While Ukrainian artists dominated the biennale, it was by no means limited to them. Vietnamese-German artist Sung Tieu presented a claustrophobic take on the “Havana Syndrome” — an alleged sonic attack against American diplomats — through a video based on a three-dimensional reconstruction of the Hotel Nacional de Cuba. Cyprien Gaillard’s short film “Ocean II Ocean,” which premiered at the 58th Venice Biennale in 2019, depicts New York City subway cars being dumped into the ocean and their subsequent underwater afterlife. Fish swim through the windows and doors of the discarded cars in the silence of the ocean.

The biennale also revived, in its own way, a mural that held iconic status in the German Democratic Republic: “The Mechanization of Agriculture” (1960) by Karl Heinz Jakob, which was covered with drywall a decade after the reunification of Germany. Jakob created the massive painting, which measures approximately 36 feet long and 12.5 feet high (~11 meters long and 3.8 meters high), for the city council of Chemnitz, then known as Karl-Marx-Stadt or Karl Marx City. However, in 2002, the Chamber of Industry and Commerce covered the mural with drywall to modernize the space and make it more suitable for conferences. Jakob’s granddaughter, artist Henrike Naumann, brought it back to life with a performance at the Chemnitz town hall alongside the Chem Valley Line Dancer eV and the hardstyle jumpers of Nischelhupper on September 26, the first day of the biennale. In the Wirkbau, Leipzig artist Susanne Rische erected a drawing of the mural, which Chemnitz residents were painting with guidance from members of the biennale team.

Karl heinz jakob pochen mural
Chemnitz residents had begun to paint a replica of “The Mechanization of Agriculture” (1960) by Karl Heinz Jakob.

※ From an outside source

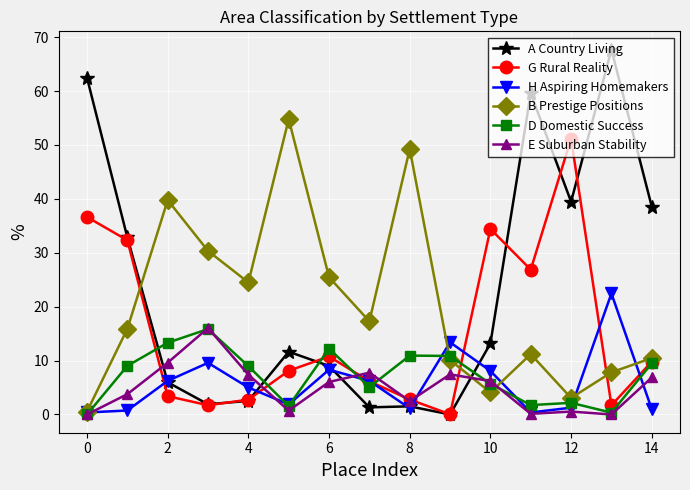

What is the maximum value shown in the chart?

67.7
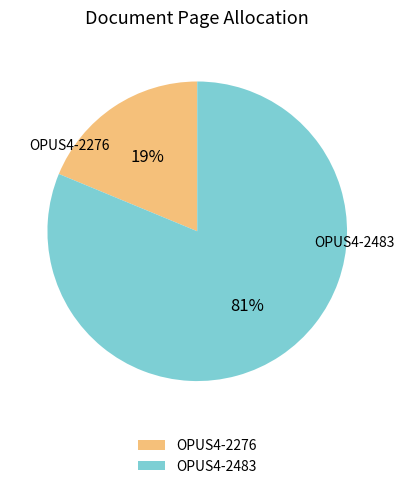

Combined, do OPUS4-2276 and OPUS4-2483 account for over 50%?

Yes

A youth art section at the biennale cleverly played on the event’s theme with the title “Ex Oriente Polylux.” Named after the Polylux brand of East German projectors commonly used in schools during the Communist era, the section featured projectors that allowed children to place objects on them and experiment with projecting shapes onto transluscent, hanging screens.

“The fall of the Berlin Wall and the collapse of the so-called ‘Eastern Bloc’ did not mark the ‘end of history,’” Dudek said of enduring misperceptions about the formerly Communist countries, referencing the theory proposed in the 1990s by American political scientist Francis Fukuyama.

“The resulting new geopolitical orientations were commented on by Chancellor Scholz in his speech at Charles University in Prague, when he said that Europe’s center is moving eastwards,” Dudek added. “The Biennale aims to create a space for discourse, to discuss whose experiences and ideas shape the debate about our future, about the East, and about Ukraine, in order to start thinking of a common future in fragile times.”